- More role models needed to help girls and women see the difference a STEM career can have on society
- Inspiring future talent is a key element in the Skills Strategy for Northern Ireland: Skills for a 10x economy
The Northern Ireland hub of WISE*, the campaign to improve gender balance in science, technology, engineering and mathematics (STEM), is calling for women working in these fields to become role models on its careers platform My Skills My Life.
The online resource was developed to address the stereotype that science, engineering and technology are more suited to boys than girls which research has proven to be untrue. It helps girls to identify their personality types, shows them the sorts of roles in STEM that they could do, and matches them to role models who share their personality type to learn more about STEM careers. Currently, in Northern Ireland only 15% of women work in STEM roles and only 7.8% of girls study STEM qualifications to the point of employment in a STEM role.
Emer Murnaghan, Chair of WISE’s Northern Ireland hub and Innovation Director, Civil Engineering, GRAHAM, explains: “We’ve hit a major milestone of 1 million women working in STEM roles in the UK; we now need to push even further and particularly in Northern Ireland. We’re aiming to reach girls through our My Life My Skills online careers resource and inspire them to play their part in building society’s future technologies and engineering breakthroughs. We need employers to identify or highlight role models from among their teams who can inspire young people who could potentially be their future employees building resilience and innovation into their businesses.”
The call comes as the Department for the Economy laid out its ambitious 10 year skills strategy: Skills for a 10x Economy published in May 2021 which is open for consultation until August 2021. The strategy sets a vision for a decade of innovation to deliver a ten times better economy with benefits for all people.
Emer adds: “To achieve the Government’s ambitious skills strategy, we need to take action today. We need to help girls and their parents understand the benefit of studying STEM subjects in school and recognise the types of careers they can enter. We also need to ensure that women of all ages and backgrounds have the opportunity to participate in these exciting careers by providing them with the opportunity to retrain.

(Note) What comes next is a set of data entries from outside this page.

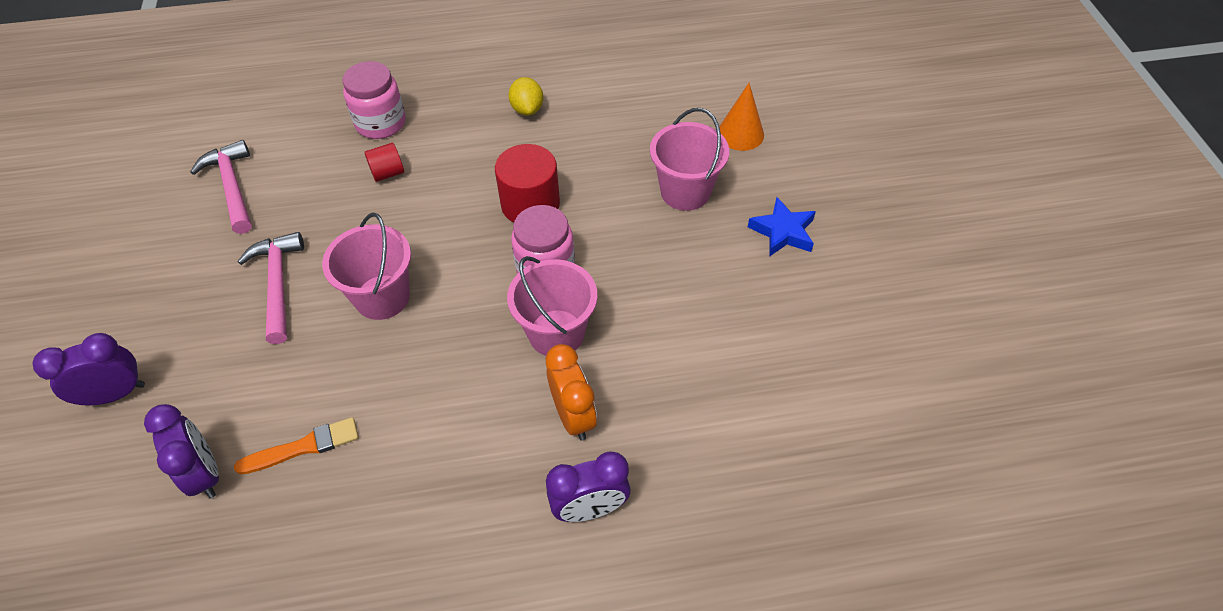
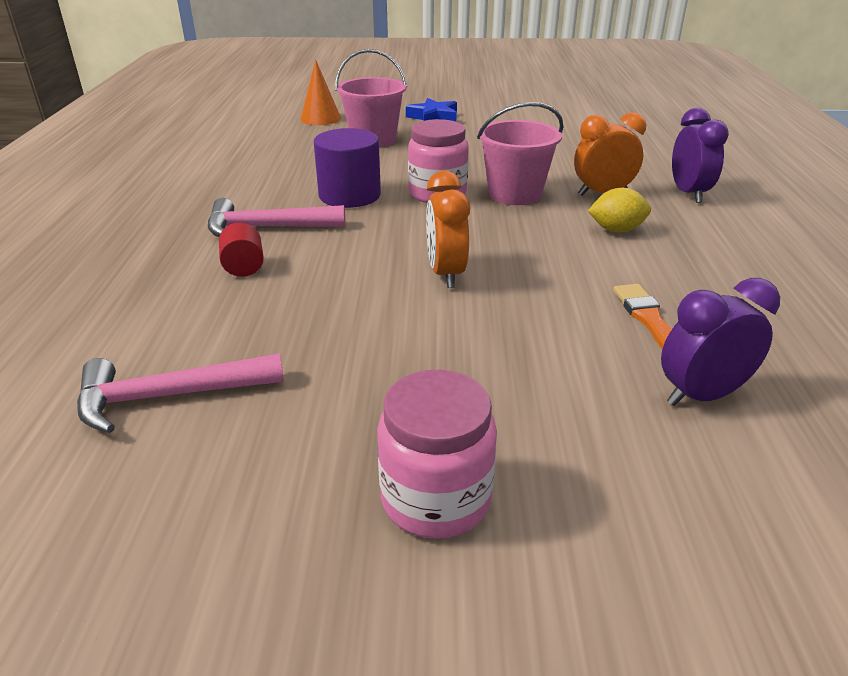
camera: 80 degrees left, 20 degrees down
purple clock [33,333,145,406] -> none
pink hammer [238,232,304,344] -> pink hammer moved to [208,198,345,237]
pink bucket [322,213,411,320] -> orange clock [426,171,470,288]
pink jar [342,61,406,139] -> pink jar moved to [377,370,497,539]
red cylinder [495,144,560,222] -> purple cylinder [314,128,381,208]
yellow lemon [508,77,543,116] -> yellow lemon moved to [588,188,651,232]

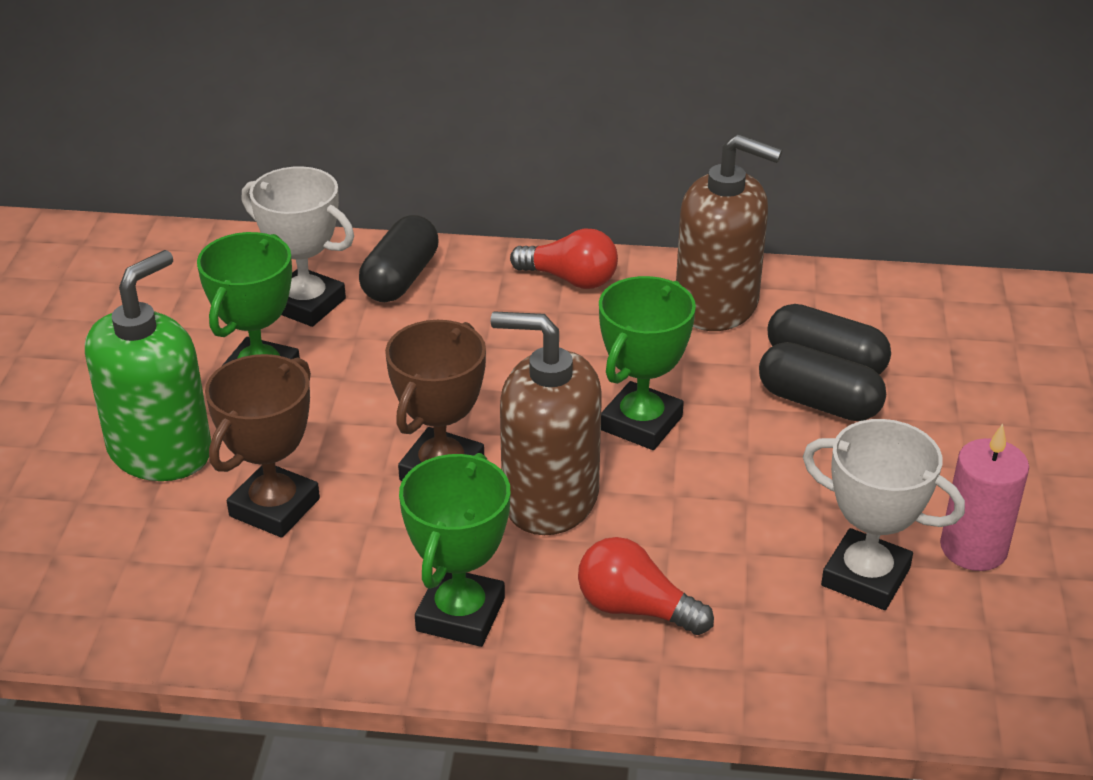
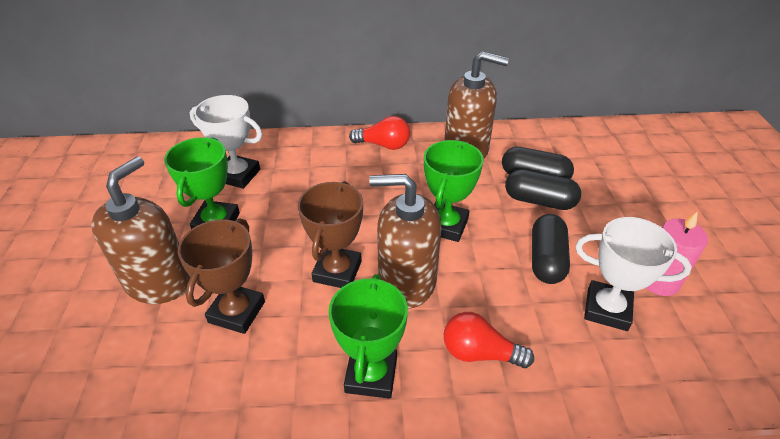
camera: 10 degrees left, 5 degrees up
green soap dispenser [85,250,211,481] -> brown soap dispenser [91,156,190,304]
black capsule [359,215,439,302] -> black capsule moved to [532,214,570,284]

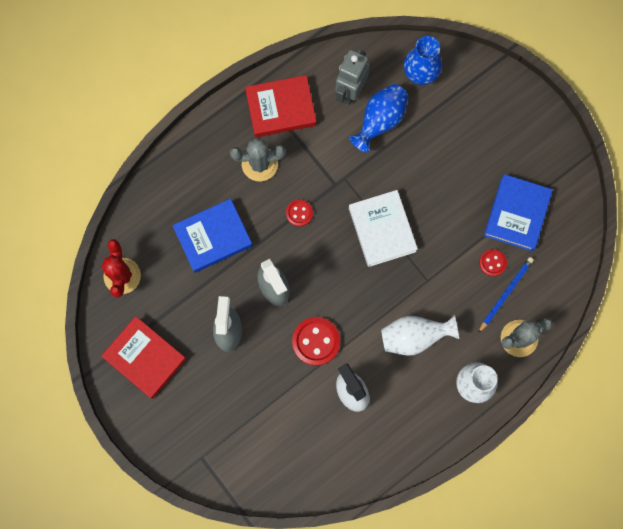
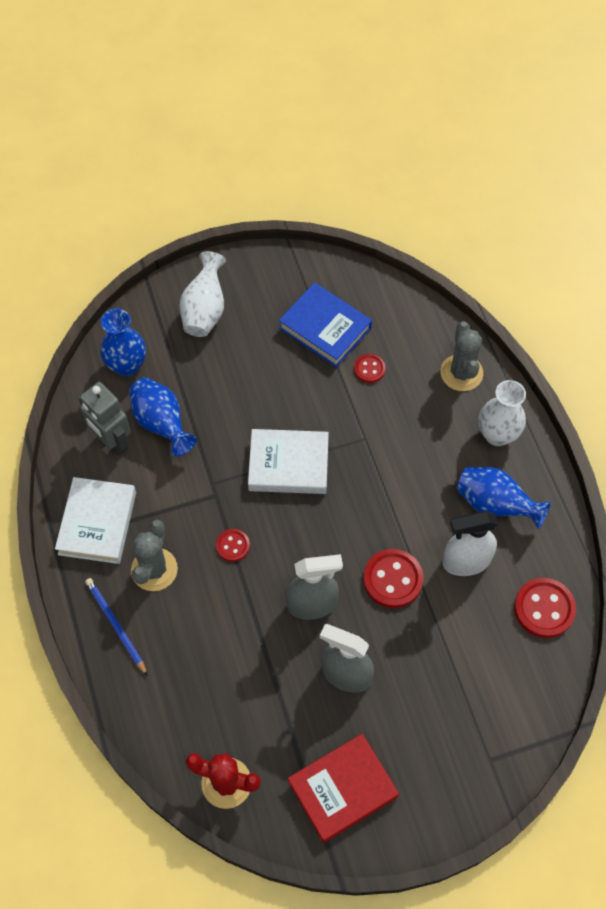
camera: 70 degrees left, 15 degrees down
blue book [172,199,253,273] -> none
red book [245,75,316,137] -> white book [55,477,136,564]
white vase [381,315,459,356] -> white vase moved to [180,251,226,337]
blue pencil [478,257,534,333] -> blue pencil moved to [85,578,148,676]
none -> blue vase [456,467,551,529]
none -> red button [514,578,576,638]

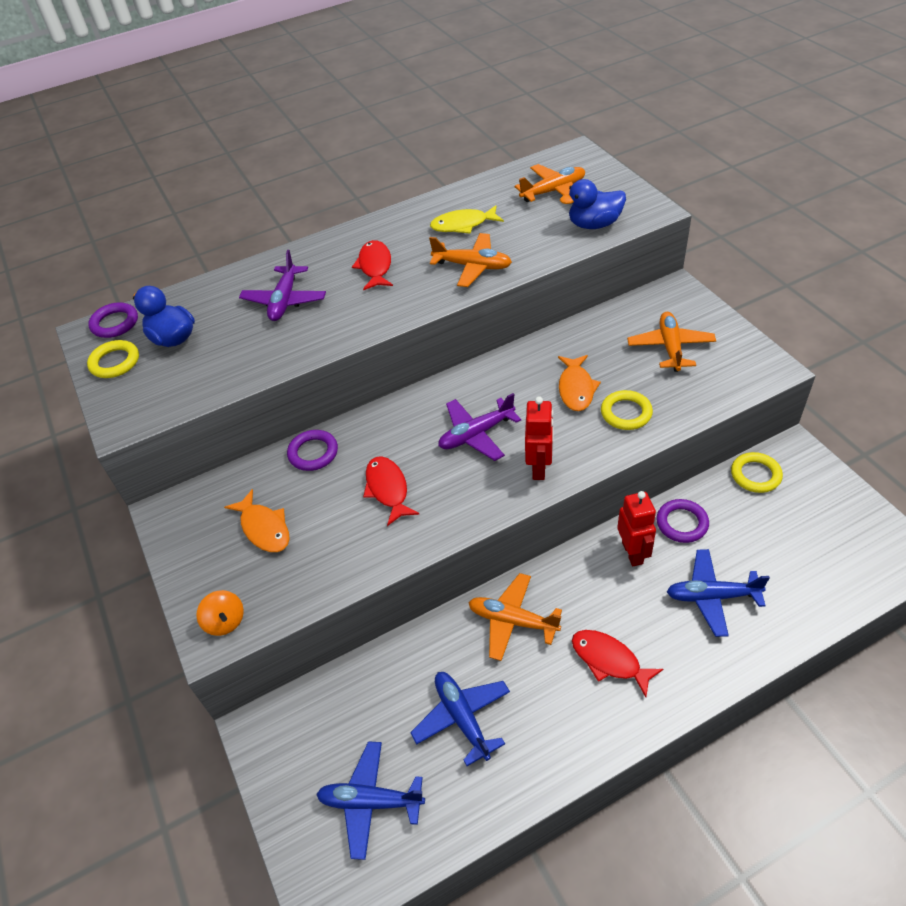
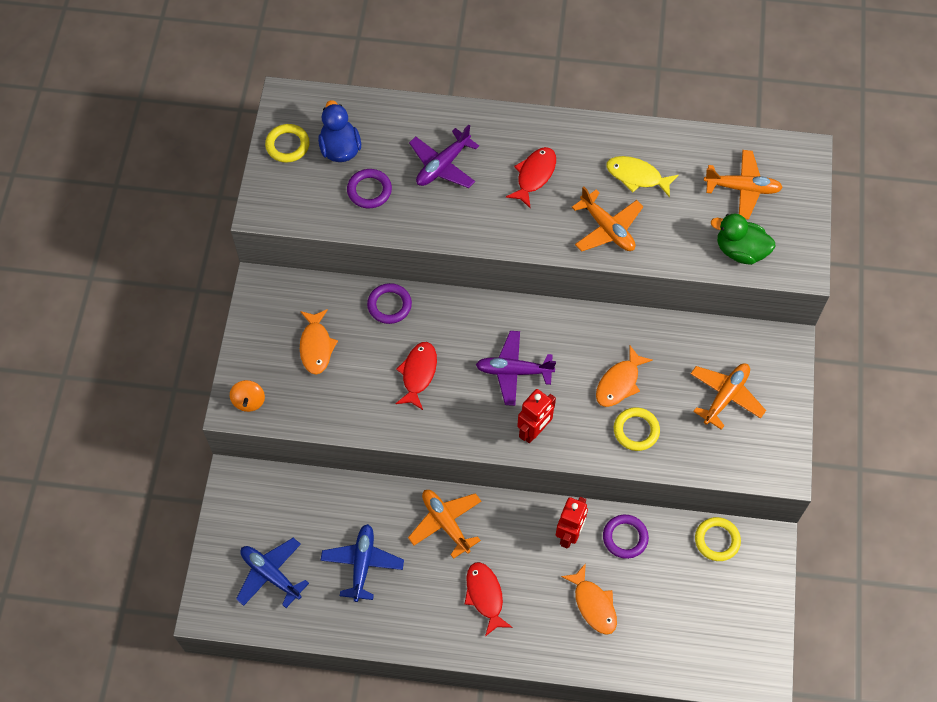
camera: 30 degrees right, 15 degrees up
purple ring [88,302,138,338] -> purple ring moved to [347,169,392,208]
blue duck [560,179,626,229] -> green duck [711,214,775,265]
blue plane [667,549,770,637] -> orange fish [561,563,617,635]

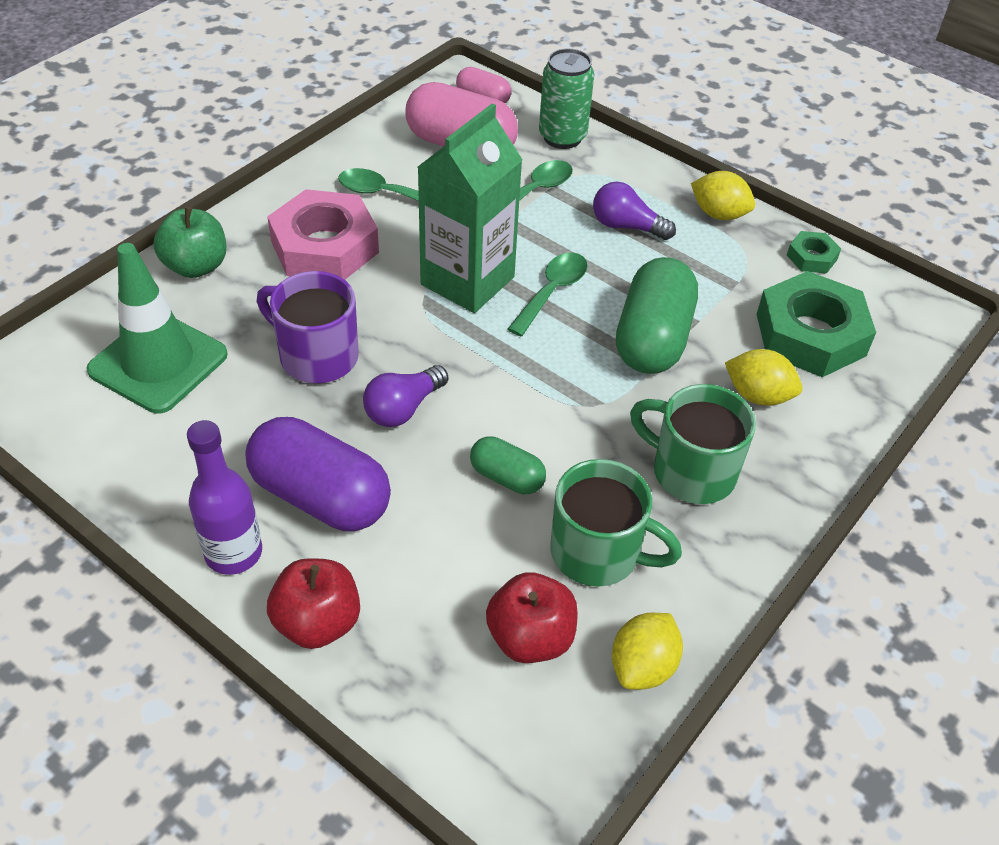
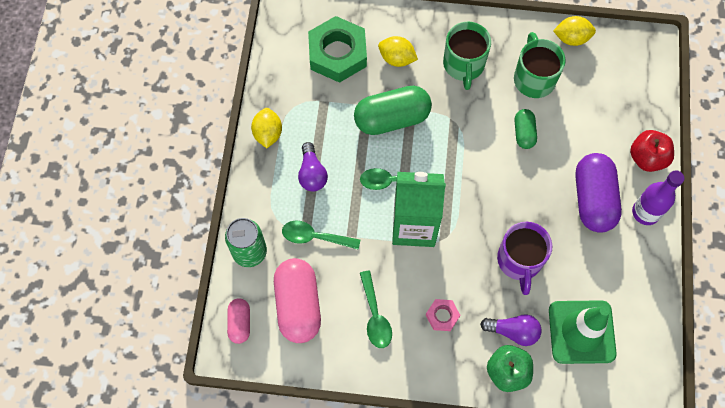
camera: 120 degrees left, 20 degrees up
pink nut [267,189,379,280] -> pink nut [426,299,460,331], size x0.47
purple light bulb [363,365,448,427] -> purple light bulb moved to [480,314,541,346]
red apple [486,572,578,663] -> none
yellow lemon [725,349,802,406] -> yellow lemon turned 60 degrees counterclockwise [378,36,418,67]
green nut [787,231,841,274] -> none

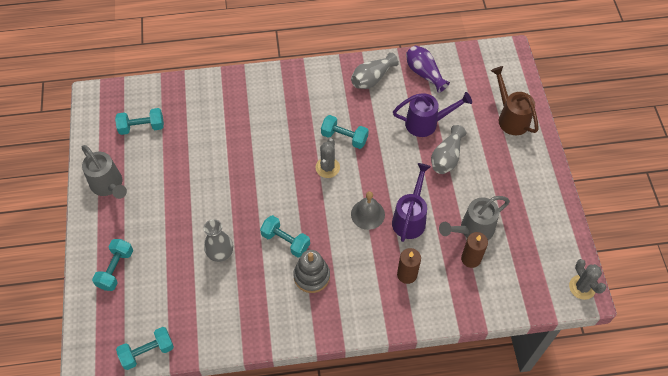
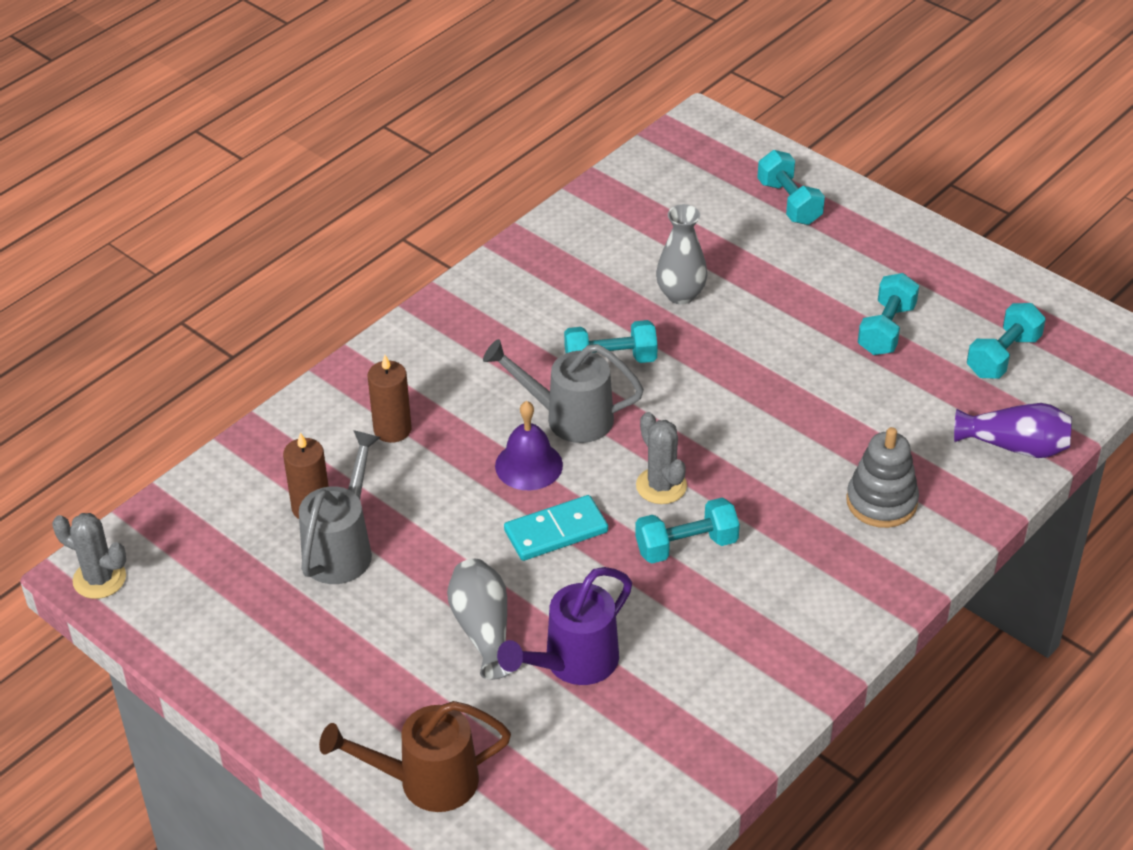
camera: 140 degrees right, 15 degrees down
grey watering can [82,145,127,199] -> grey watering can moved to [483,339,644,443]
turquoise dumbbell [116,327,174,370] -> turquoise dumbbell moved to [858,273,919,355]
grey stacking toy [293,250,330,293] -> grey stacking toy moved to [846,427,919,528]
grey vase [351,52,399,89] -> none
grey bell [351,191,385,230] -> purple bell [495,401,563,490]
purple watering can [392,163,431,242] -> none
purple vase [406,45,450,93] -> purple vase moved to [954,403,1072,458]
brown watering can [491,66,539,135] -> brown watering can turned 150 degrees clockwise [319,701,511,812]
none -> turquoise domino [504,495,608,561]

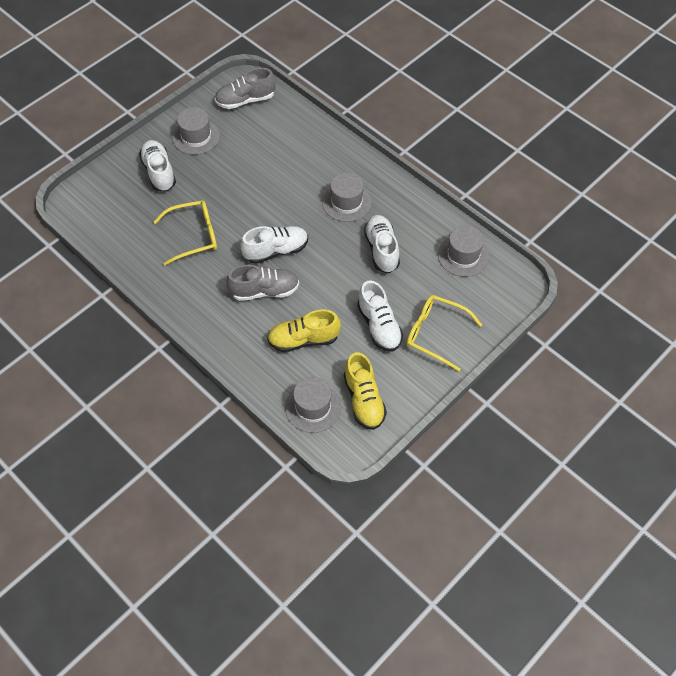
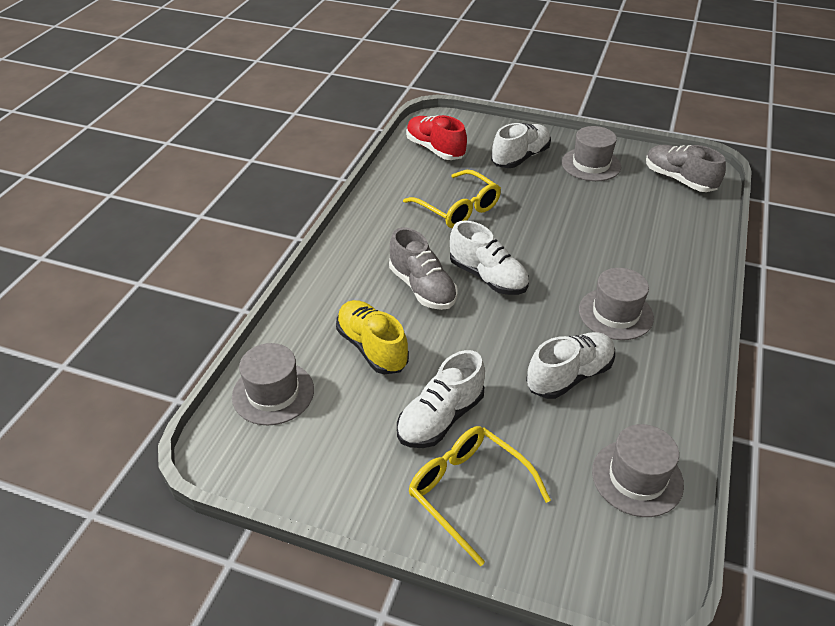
camera: 65 degrees right, 15 degrees down
yellow shoe [344,352,387,430] -> none
yellow glasses [406,295,482,371] -> yellow glasses turned 45 degrees counterclockwise [409,426,551,566]
none -> red shoe [406,115,467,160]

In today’s world, life-long learning has never been more important.”
Economy Minister Gordon Lyons said: “My department’s 10X Skills Strategy, currently out for public consultation, sets out how we will focus on science, technology, engineering and maths to equip people for the future employment market “I firmly believe everyone has their own attributes and strengths which is why it is important to offer the widest possible range of learning pathways. I also believe our career choices and pathways should not be constrained by gender, traditional stereotypes or age. This online resource is invaluable in helping to identify careers within STEM based purely on interests and ability and encouraging girls and young women to explore the many varied and exciting career opportunities within the STEM sector here in Northern Ireland.”